Depuis trois semaines, le Premier Ministre turc, Recep Tayip Erdogan, se multiplie sur le front européen. Il s’est d’abord rendu à Bruxelles pour y rencontrer les dirigeants de l’Union Européenne, puis a reçu à Ankara le président français François Hollande en visite d’Etat, avant de se rendre à Berlin pour s’y entretenir avec Angela Merkel. Ce soudain activisme européen s’explique sans doute par les déconvenues enregistrées par la diplomatie turque sur à peu près tous les sujets. La fameuse diplomatie néo-ottomane, dont le ministre des Affaires Etrangères Ahmed Davutoglu s’est depuis quelques années fait le chantre et le théoricien, s’est traduite par une série de revers assez extraordinaire. Pour s’être faite l’alliée des Frères Musulmans et du président destitué Morsi, la Turquie est aujourd’hui à couteaux tirés avec les militaires égyptiens réinstallés au pouvoir au Caire ; l’investissement  fait pendant des années sur Bachar-el-Assad est englouti dans la guerre civile qui ravage la Syrie et vaut à la Turquie de devoir héberger sur son sol des dizaines de milliers de réfugiés syriens ;  la relation avec Bagdad est au mieux médiocre, et souffre de la nouvelle intimité des milieux d’affaires turcs avec les Kurdes d’Irak ; la Turquie, premier pays musulman à avoir reconnu Israël dès la proclamation de l’indépendance, et qui entretenait avec l’Etat juif une coopération très active notamment dans le domaine militaire,  est aujourd’hui durablement brouillée avec Jérusalem ; et les relations avec Washington sont devenues aigres et tendues. Ankara mesure son isolement diplomatique. Du mot d’ordre de « zéro problème avec les voisins », MM.Davutoglu et Erdogan ont évolué vers la triste réalité de « zéro voisin sans problème ». Il est dans ces conditions compréhensible que le souhait de resserrer les relations avec l’Europe retrouve sa pertinence.

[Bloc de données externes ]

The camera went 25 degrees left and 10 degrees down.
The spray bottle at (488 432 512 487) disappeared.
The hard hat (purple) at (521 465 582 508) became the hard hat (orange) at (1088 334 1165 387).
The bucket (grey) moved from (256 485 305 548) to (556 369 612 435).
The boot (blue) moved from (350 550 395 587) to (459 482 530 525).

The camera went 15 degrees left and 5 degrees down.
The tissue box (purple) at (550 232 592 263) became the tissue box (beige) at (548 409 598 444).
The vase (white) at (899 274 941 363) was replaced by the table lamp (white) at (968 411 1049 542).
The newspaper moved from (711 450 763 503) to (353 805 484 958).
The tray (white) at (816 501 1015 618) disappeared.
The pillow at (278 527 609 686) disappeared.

Mais après plus de dix années de remarquables succès économiques et politiques, le modèle turc a perdu de son lustre. La croîssance économique est en perte de vitesse, l’inflation reprend, l’investissement s’essouffle, et la livre turque s’effondre sur les marchés. Pour avoir  succombé à une dérive autocratique caractérisée, et avoir voulu islamiser à marches forcées une société turque en grande partie occidentalisée, M. Erdogan se heurte depuis le printemps dernier à une fronde des milieux les plus évolués qui ne désarme pas. Et voici que, en réaction à des scandales de corruption qui touchent plusieurs de ses proches, notamment son propre fils, l’homme fort de la Turquie a entrepris depuis quelque semaines une épuration féroce de la police et de la justice turques qui redonne un second souffle à cette opposition, suscite un tollé dans la presse internationale, et achève de jeter le discrédit sur son gouvernement.

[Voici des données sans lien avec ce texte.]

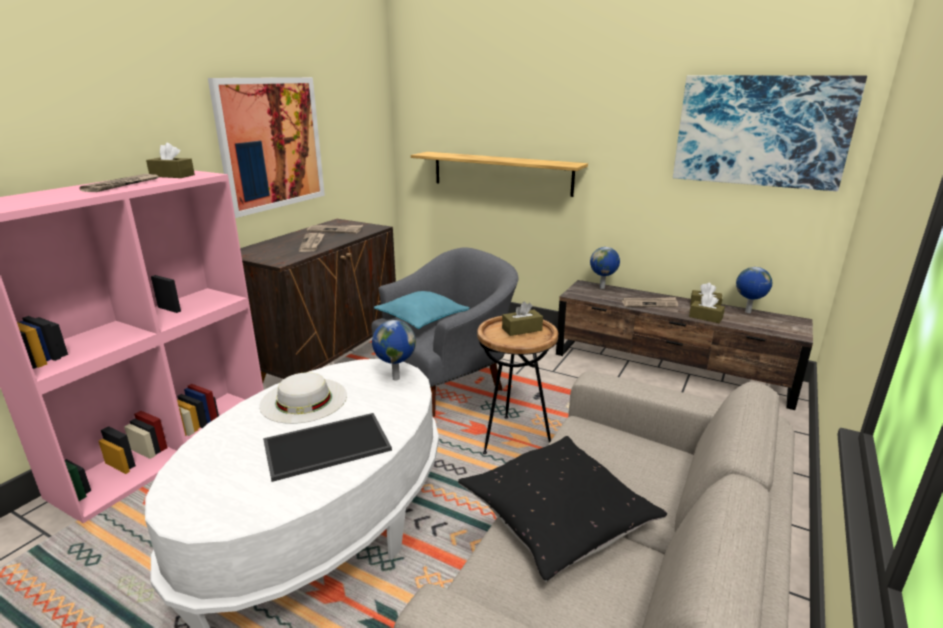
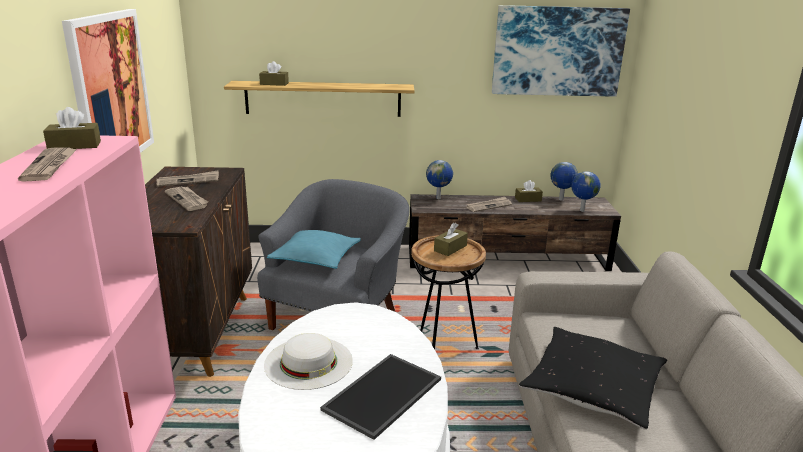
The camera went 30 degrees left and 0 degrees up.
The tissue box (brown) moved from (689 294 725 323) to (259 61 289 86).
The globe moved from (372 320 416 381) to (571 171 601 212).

C’est dire que l’offensive européenne en cours est loin d’être assurée du succès. A Bruxelles, M. Erdogan a dû essuyer des remontrances inhabituellement vigoureuses de de la part MM. Van Rompuy et Barroso sur les menaces à la démocratie qui pèsent désormais sur son pays. M. Hollande, qui avait curieusement choisi pour sa visite en Turquie une période troublée, y menait à contretemps une importante délégation d’hommes d’affaires et y poursuivait ostensiblement des visées avant tout économiques. Mais il n’a pu esquiver la question brûlante des perspectives européennes de la Turquie, et s’en est tiré par un exercice d’équilibrisme digne de l’affaire Léonarda. On trouve en effet dans ses déclarations officielles de quoi satisfaire à la fois les partisans de l’entrée de la Turquie en Europe (indication de sa disponibilité à poursuivre le processus, disposition à ouvrir de nouveaux chapitres de la négociation), ses adversaires les plus résolus (« le peuple français devra de toutes manières se prononcer par referendum à l’issue de la négociation », alors qu’un sondage IFOP rappelait le jour même où il s’envolait pour Ankara  que 83% des Français sont hostiles à l’adhésion de la Turquie), et les partisans de la temporisation (pronostic selon lequel la négociation durera bien au moins jusqu’en 2020). Quant à Angela Merkel, que l’on sait fort peu favorable à la perspective d’une entrée de la Turquie dans l’Union, elle s’est certes montrée aimable et disposée elle aussi  à poursuivre le processus entamé, mais a avoué publiquement  son « scepticisme » sur les chances d’une adhésion turque, et sa préférence pour une solution de partenariat privilégié. La moisson recueillie par M. Erdogan est bien maigre. Il devra s’en contenter, quand bien même il lui aura fallu payer le prix, pour la récolter, de se voir prodiguer de  sérieuses mises en garde sur le mauvais sort aujourd’hui fait en Turquie aux droits de l’homme et aux principes démocratiques.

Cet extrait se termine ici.